(Selected extract begins)

Seven years after the U.S. imposed antidumping and countervailing duties on South Korean large residential washers, the World Trade Organization has given South Korea the go-ahead to retaliate on American exports up to $84.81 million, just over a tenth of what the country had sought.

The arbitrator's ruling came Feb. 8. The retaliation was authorized because even though the U.S. lost its case in 2016, and said it would implement the Dispute Settlement Body's ruling, it did not do so by its deadline of Dec. 26, 2017. Commerce Department officials did not respond by press time on why the U.S. did not comply.

Originally, in 2012, the Commerce Department found that antidumping duties of 79 percent were warranted on Daewoo products, 13 percent on LG products, and 9 percent on Samsung products. Daewoo had a countervailing duty rate of 70.58 percent, and the other two countries had no CVD because the findings were de minimis.

Panelists at the WTO said that the Commerce Department ignored prices that did not support the dumping argument. The WTO calls this "systemic disregarding" where sales within a pattern are evaluated one way, and other sales are run through two different methodologies -- weighted average-to-weighted average or transaction-to-transaction -- and when the transaction-to-transaction formula doesn't add up to dumping duties, that methodology is disregarded. It's colloquially known as "zeroing."

The WTO panel also said the Commerce Department wrongly attributed certain South Korean subsidies to all of Samsung's products when they were only for digital appliances. Moreover, it attributed other subsidies to Samsung's Korean production, when in fact those were distributed to factories around the world. So, the appellate body found that the U.S. levied countervailing duties larger than the subsidization margin.

The South Korean embassy did not respond by press time on when it might raise tariffs.

(Selected extract ends)
(Material shown begins)

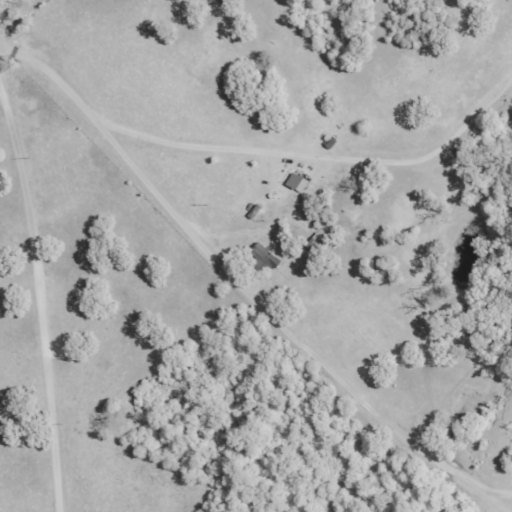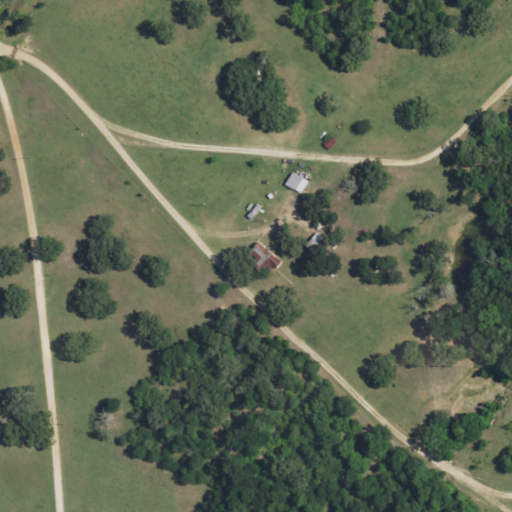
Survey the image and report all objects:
building: (297, 183)
building: (266, 259)
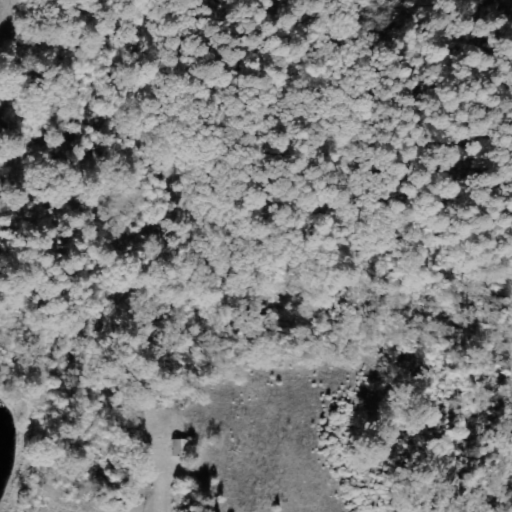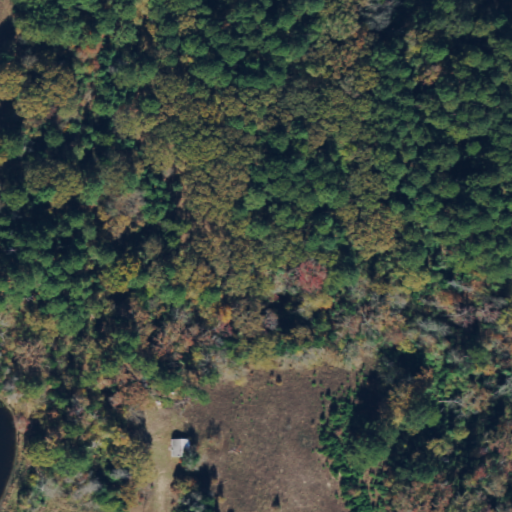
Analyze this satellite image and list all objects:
building: (179, 448)
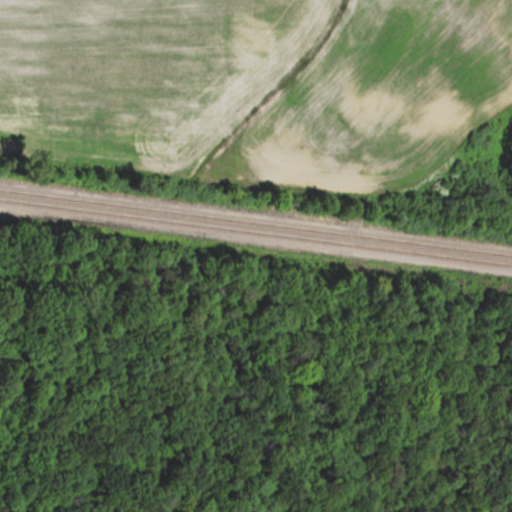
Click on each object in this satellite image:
railway: (256, 222)
railway: (256, 232)
park: (76, 370)
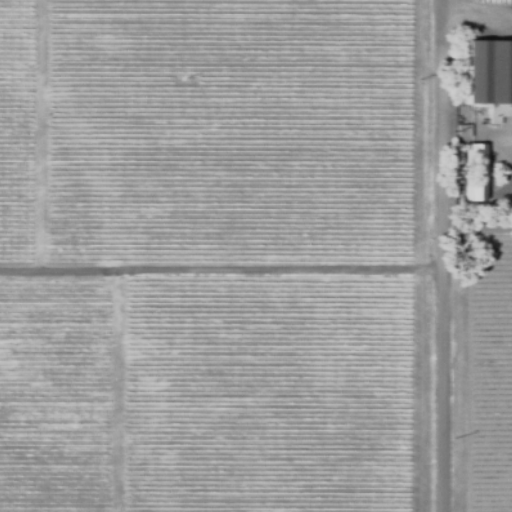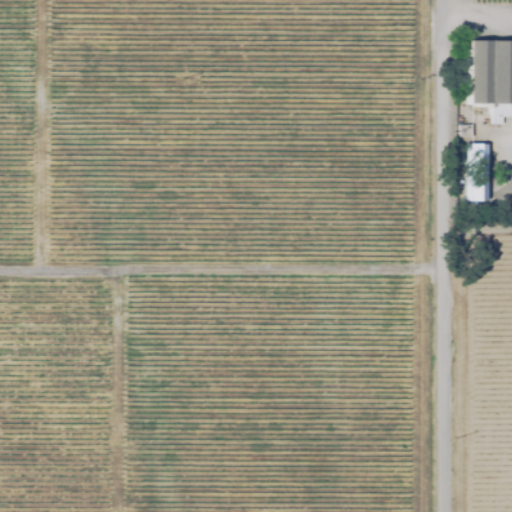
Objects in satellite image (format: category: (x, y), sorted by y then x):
road: (472, 15)
building: (490, 71)
building: (486, 73)
building: (460, 132)
building: (471, 174)
road: (432, 256)
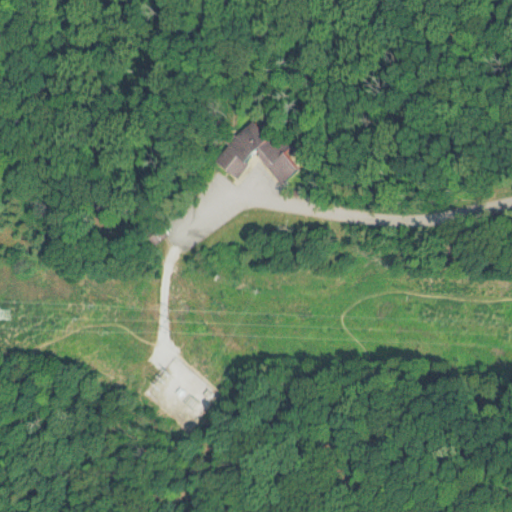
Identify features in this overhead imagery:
building: (260, 155)
road: (258, 189)
road: (340, 474)
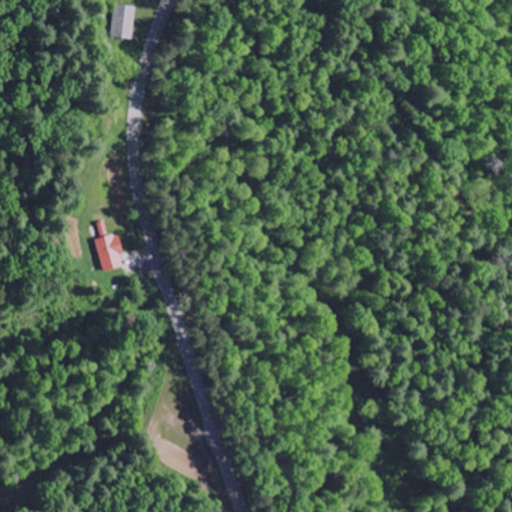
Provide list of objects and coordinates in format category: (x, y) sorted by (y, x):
building: (116, 22)
building: (104, 254)
road: (157, 258)
road: (93, 412)
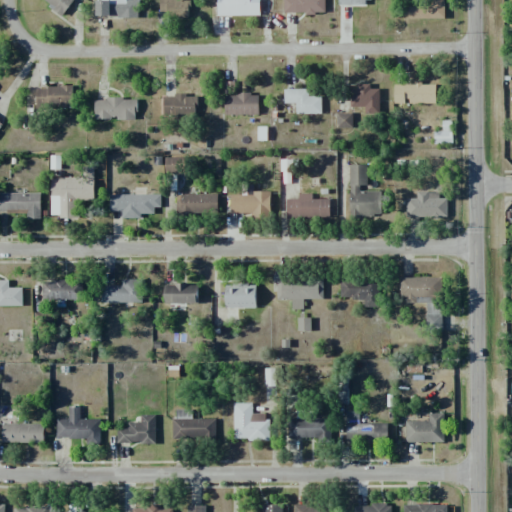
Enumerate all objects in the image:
building: (354, 1)
building: (58, 5)
building: (303, 6)
building: (102, 7)
building: (238, 7)
building: (127, 8)
building: (176, 8)
building: (427, 10)
road: (226, 49)
building: (414, 93)
building: (54, 97)
building: (366, 98)
building: (303, 101)
building: (241, 104)
building: (179, 106)
building: (115, 108)
building: (344, 120)
building: (0, 122)
building: (444, 133)
building: (174, 165)
road: (495, 185)
building: (71, 193)
building: (363, 194)
building: (21, 203)
building: (197, 203)
building: (134, 204)
building: (252, 205)
building: (427, 205)
building: (308, 207)
road: (239, 247)
road: (478, 255)
building: (62, 290)
building: (299, 290)
building: (361, 291)
building: (123, 292)
building: (181, 293)
building: (10, 294)
building: (240, 296)
building: (424, 297)
building: (304, 324)
building: (249, 423)
building: (192, 426)
building: (79, 427)
building: (311, 428)
building: (364, 429)
building: (426, 429)
building: (138, 431)
building: (23, 433)
road: (239, 474)
building: (2, 507)
building: (196, 508)
building: (272, 508)
building: (307, 508)
building: (372, 508)
building: (423, 508)
building: (78, 509)
building: (152, 509)
building: (23, 510)
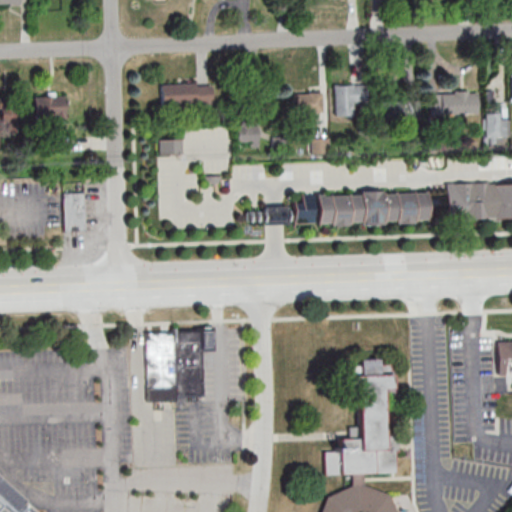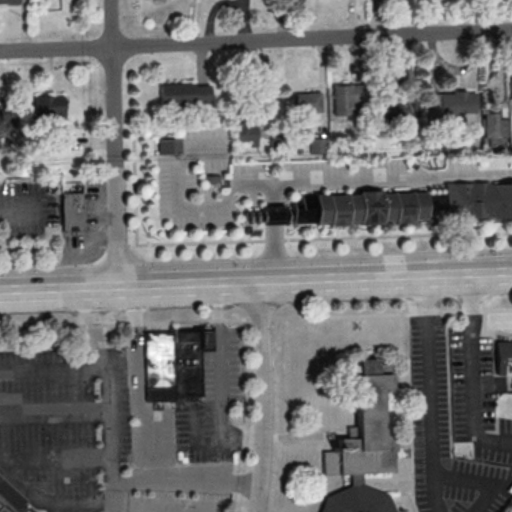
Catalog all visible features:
building: (9, 2)
road: (256, 41)
building: (511, 92)
building: (186, 94)
building: (347, 99)
building: (306, 102)
building: (457, 104)
building: (49, 107)
building: (399, 109)
building: (9, 111)
building: (496, 127)
building: (247, 133)
road: (116, 143)
building: (278, 144)
building: (319, 145)
building: (170, 146)
road: (380, 179)
road: (135, 189)
building: (405, 205)
road: (181, 206)
building: (73, 212)
building: (273, 215)
road: (272, 216)
road: (321, 238)
road: (65, 246)
road: (273, 253)
road: (255, 282)
road: (256, 319)
building: (503, 357)
building: (174, 362)
road: (90, 366)
road: (469, 375)
road: (218, 380)
road: (245, 389)
road: (431, 394)
road: (264, 397)
road: (56, 414)
road: (111, 438)
building: (364, 443)
road: (185, 484)
building: (9, 502)
building: (9, 503)
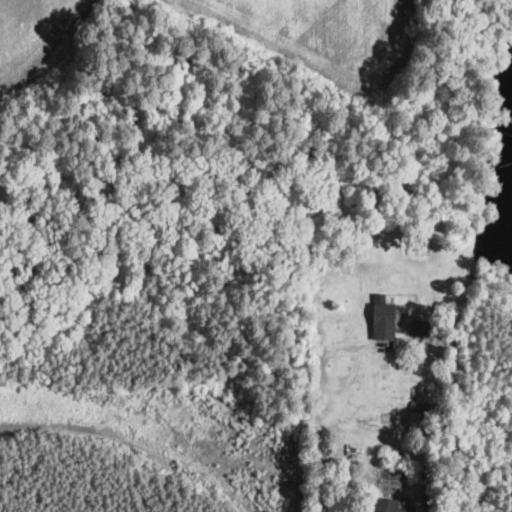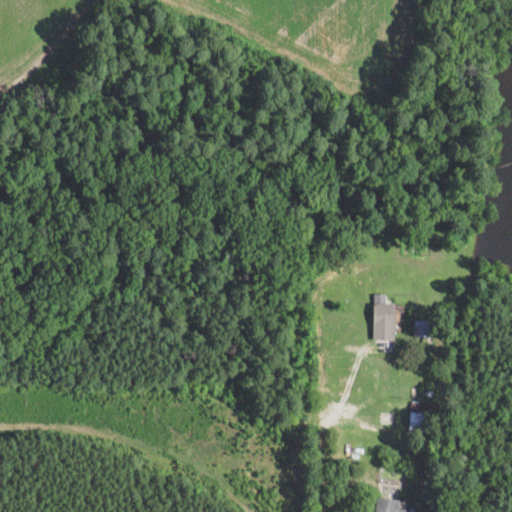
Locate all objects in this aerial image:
park: (221, 84)
building: (416, 245)
building: (198, 256)
building: (383, 317)
building: (422, 328)
building: (383, 329)
park: (148, 342)
building: (5, 357)
building: (97, 389)
road: (318, 395)
building: (419, 416)
building: (423, 418)
building: (383, 459)
building: (435, 491)
building: (386, 505)
building: (387, 505)
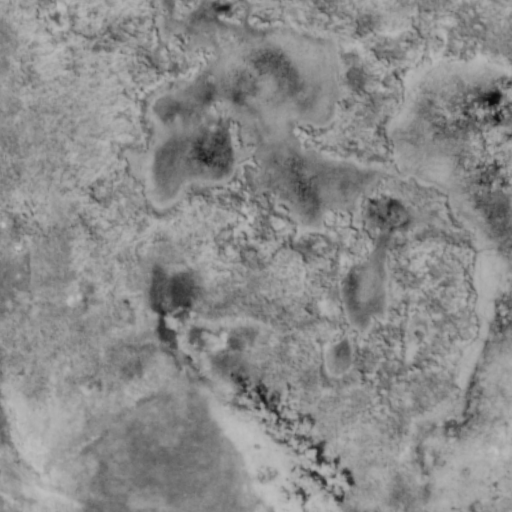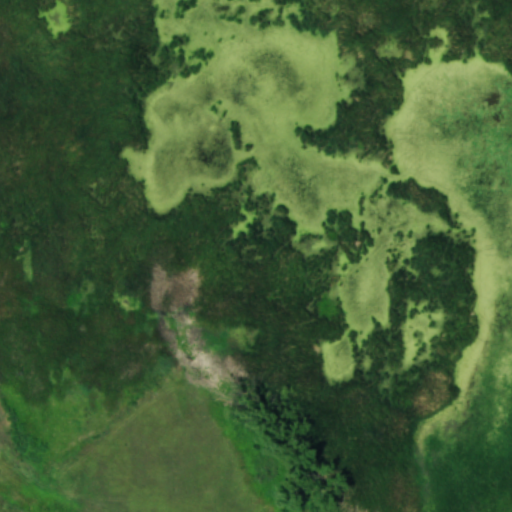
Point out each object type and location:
landfill: (256, 256)
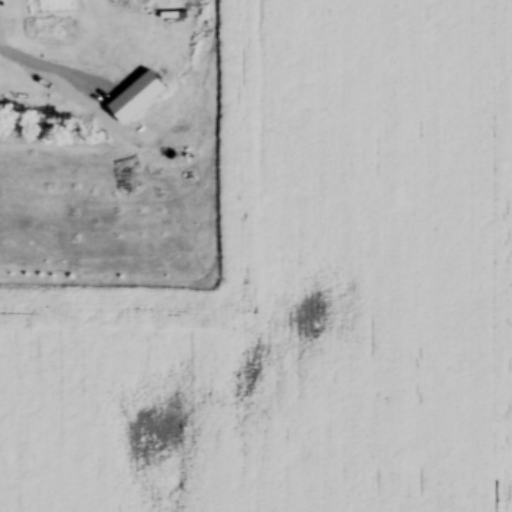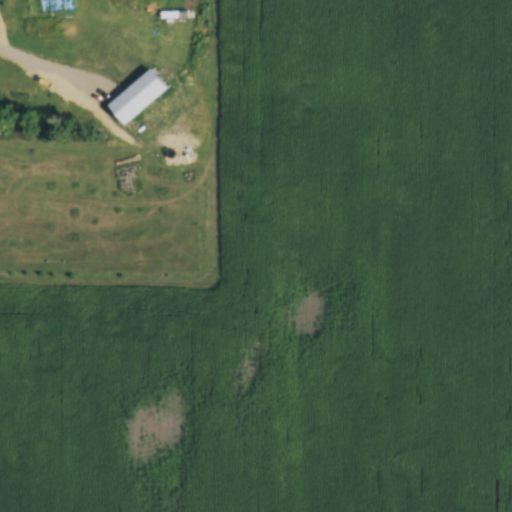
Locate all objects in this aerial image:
building: (126, 0)
building: (38, 27)
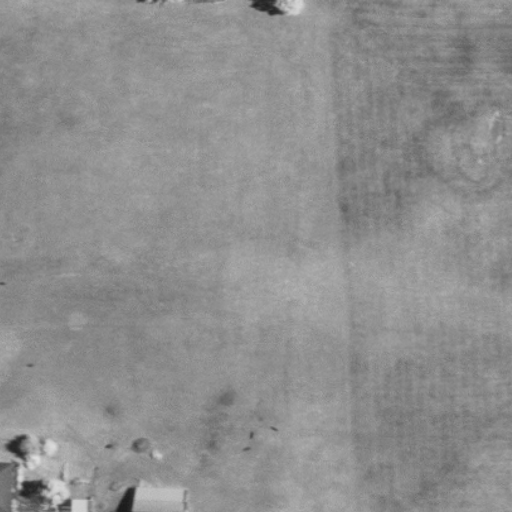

(Material shown ends)

### Requirement 1
According to the washer dispute article, up to what value of American exports may South Korea retaliate against?
### Requirement 2
Using the washer dispute article, explain why South Korea was authorized to retaliate.
The rows have no connection to the washer dispute article.

### Response area 1
Up to $84.81 million.

### Response area 2
The U.S. lost its case in 2016 and said it would implement the Dispute Settlement Body's ruling. It did not do so by its deadline of Dec. 26, 2017.